Actually I just have, in Cicero: _percontantibus nōbīs ecquid forte Rōma novī_ "when I asked if there happened to be any news from Rome", literally "if Rome [had produced] anything new" showcasing the famed Roman brevity - or it could be _Rōmā_ "from Rome".


----------



## Sobakus

I just had to forget the most common Latin tag, the one that came to mind first: _*nōnne*_, which is the usual negative _nōn_ + the emphatic _-ne_ mentioned above. It's very much like the English _isn't it,_ German _nich wahr?,_ Italian _vero?_, Spanish _¿verdad?, _Portuguese _não é?._ Like (I think) all of these and unlike Russian _не(т)_, it can't be used with imperative main clauses (the so-called 'anchors') because it makes a sort of a statement, so not in OP's example "shall we go?". It does work fine with declarative, interrogative and exclamative ones:
_nōndum proficīscimur, nōnne? _"we aren't departing yet, are we?" (asked in surprise or to make sure that we don't).​_difficile est, nōnne?(!)_ "it's difficult, isn't it?"​


----------



## TheCrociato91

Encolpius said:


> *Italian*: Lo farai, no?


Some alternative question tags (possibly with slightly different nuances depending on the context):_ vero?_, _giusto?_, _eh?_, _neh?_


----------



## Conchita57

merquiades said:


> Definitely but they also use a lot of "non?" and "oui?"

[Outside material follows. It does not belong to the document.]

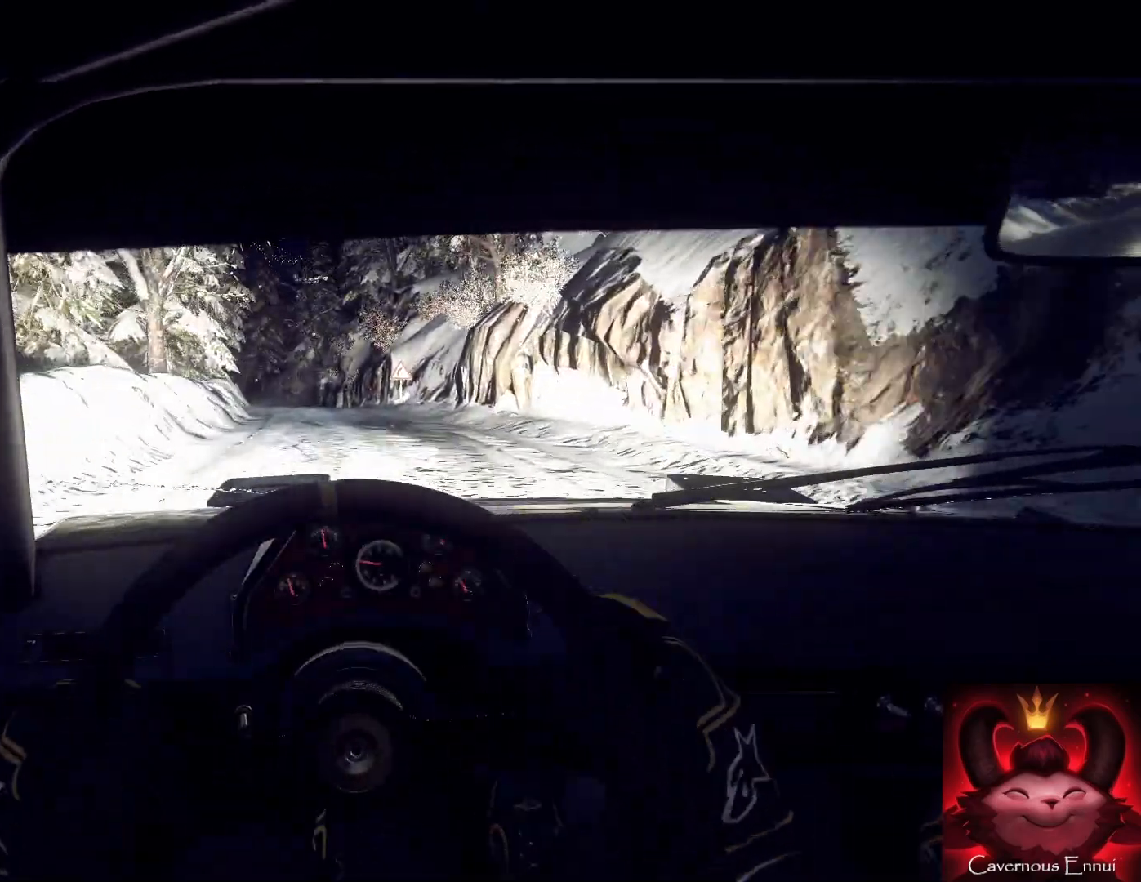
{"buttons": [], "left_stick": "right", "right_stick": "center", "events": [[400, "left_stick", "right"], [467, "right_stick", "center"]]}
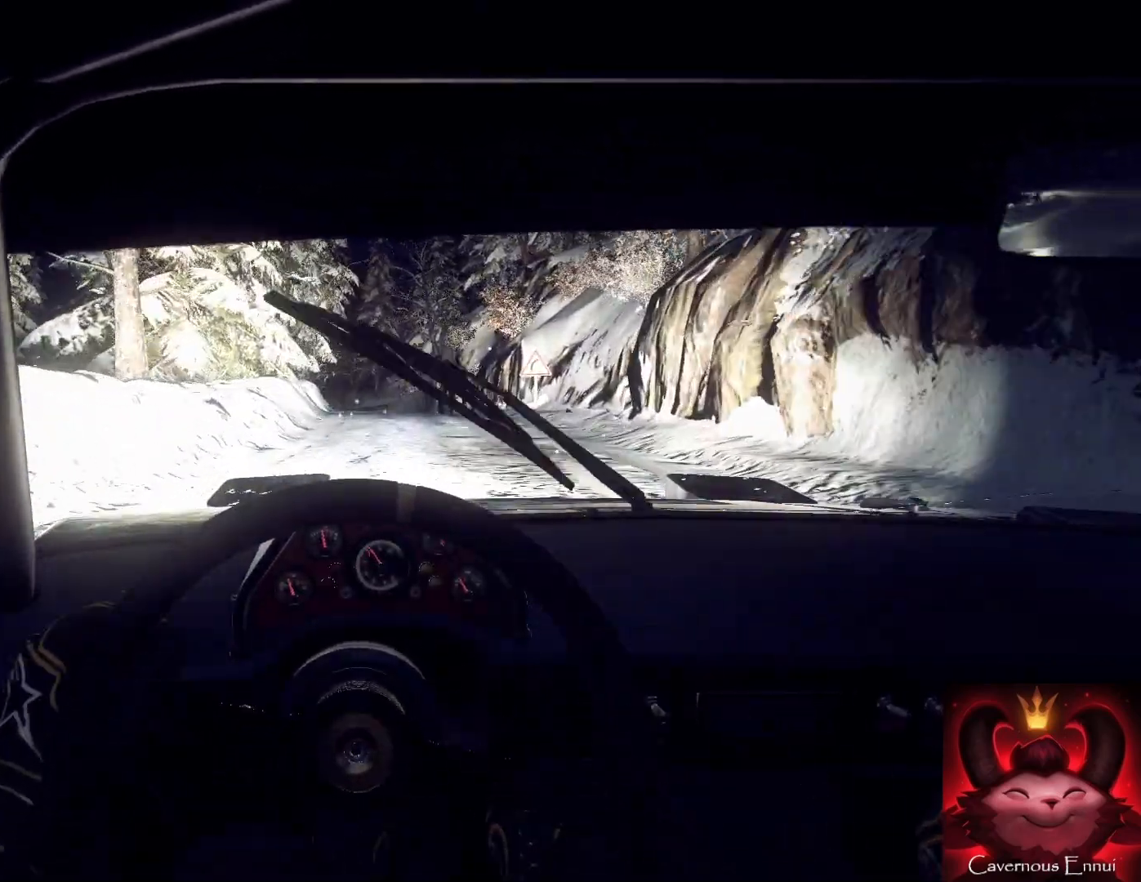
{"buttons": [], "left_stick": "right", "right_stick": "up", "events": [[133, "right_stick", "up"], [167, "left_stick", "center"], [300, "left_stick", "right"], [300, "right_stick", "center"], [400, "right_stick", "up"]]}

Other question tags used in French are:

- ou pas ?
- c'est ça ?
- ou non ?
- si ?
or, more informally:
- pas vrai ?
- hein ?


----------



## Conchita57

gato radioso said:


> As far as Spanish is concerned, your input is perfectly natural, although we sometimes replace it with "¿verdad?"
> 
> _El viaje tarda tres horas ¿no?
> El viaje tarda tres horas ¿verdad?_
> 
> I guess that in a written context we´d tend to use more elaborated structures, but in spoken language, especially in colloquial contexts, when the concrete situation can explain many things by itself, the shortest the better.



Also:
- ¿a que sí?/¿a que no?
- ¿verdad que sí?/¿verdad que no?
- ¿no crees?
- ¿no es así?/¿no es cierto? (more formal)


----------



## Encolpius

Frieder said:


> ... doesn't sound very idiomatic. In these cases we prefer the tag question " ,oder?"
> ", nein?" as a tag question does not exist in German (only in inapt translations maybe).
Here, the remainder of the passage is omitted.